(Saved data entries)
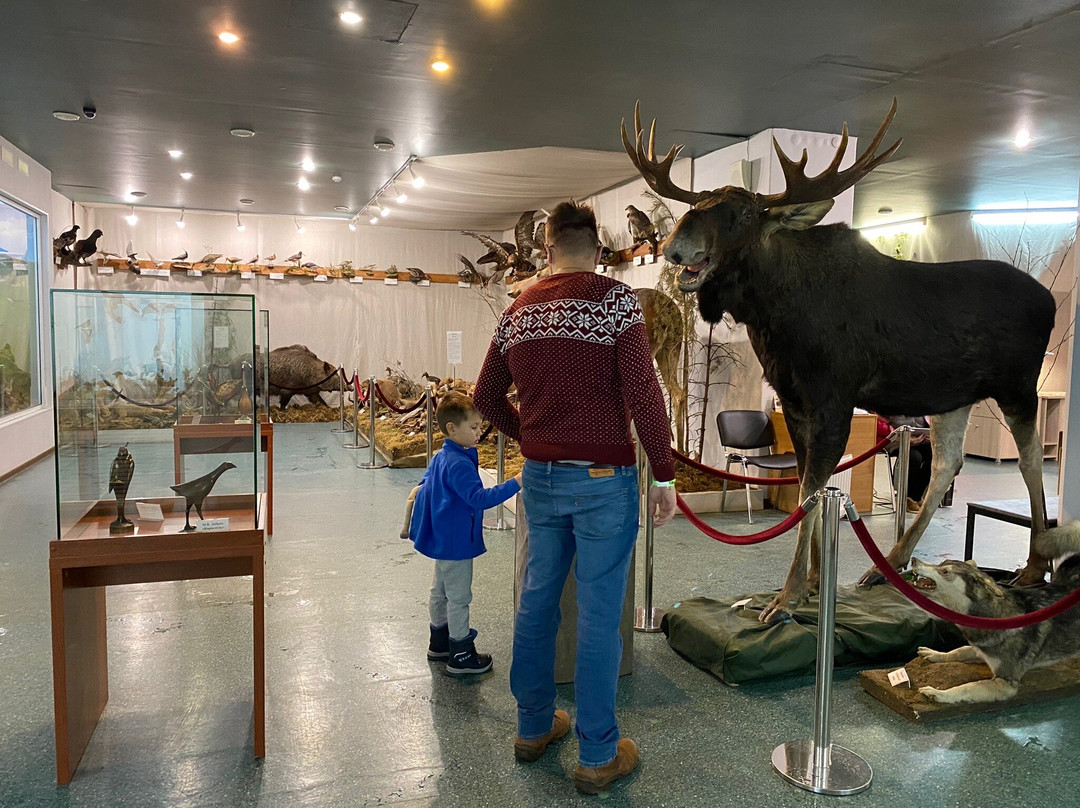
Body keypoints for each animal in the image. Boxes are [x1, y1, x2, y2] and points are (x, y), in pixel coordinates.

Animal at [626, 101, 1054, 626]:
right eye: (697, 204)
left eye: (743, 214)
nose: (674, 246)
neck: (775, 316)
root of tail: (1050, 301)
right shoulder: (794, 400)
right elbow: (810, 489)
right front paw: (813, 582)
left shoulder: (834, 397)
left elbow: (812, 491)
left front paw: (787, 596)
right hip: (953, 396)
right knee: (946, 464)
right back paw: (887, 565)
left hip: (1019, 385)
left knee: (1030, 459)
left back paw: (1033, 567)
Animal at [911, 524, 1080, 699]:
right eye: (941, 563)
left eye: (945, 571)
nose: (914, 561)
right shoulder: (979, 651)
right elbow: (957, 651)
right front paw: (934, 653)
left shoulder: (1005, 683)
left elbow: (966, 687)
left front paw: (938, 693)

**Assignment:**
Output consists of exactly the lines from the one containing "root of tail: (1050, 301)" to the end of the records above, retyped without change and with nothing extra.

**Output for this task:**
root of tail: (1050, 301)
right shoulder: (794, 400)
right elbow: (810, 489)
right front paw: (813, 582)
left shoulder: (834, 397)
left elbow: (812, 491)
left front paw: (787, 596)
right hip: (953, 396)
right knee: (946, 464)
right back paw: (887, 565)
left hip: (1019, 385)
left knee: (1030, 459)
left back paw: (1033, 567)
Animal at [911, 524, 1080, 699]:
right eye: (941, 563)
left eye: (945, 571)
nose: (914, 561)
right shoulder: (979, 651)
right elbow: (957, 651)
right front paw: (934, 653)
left shoulder: (1005, 683)
left elbow: (966, 687)
left front paw: (938, 693)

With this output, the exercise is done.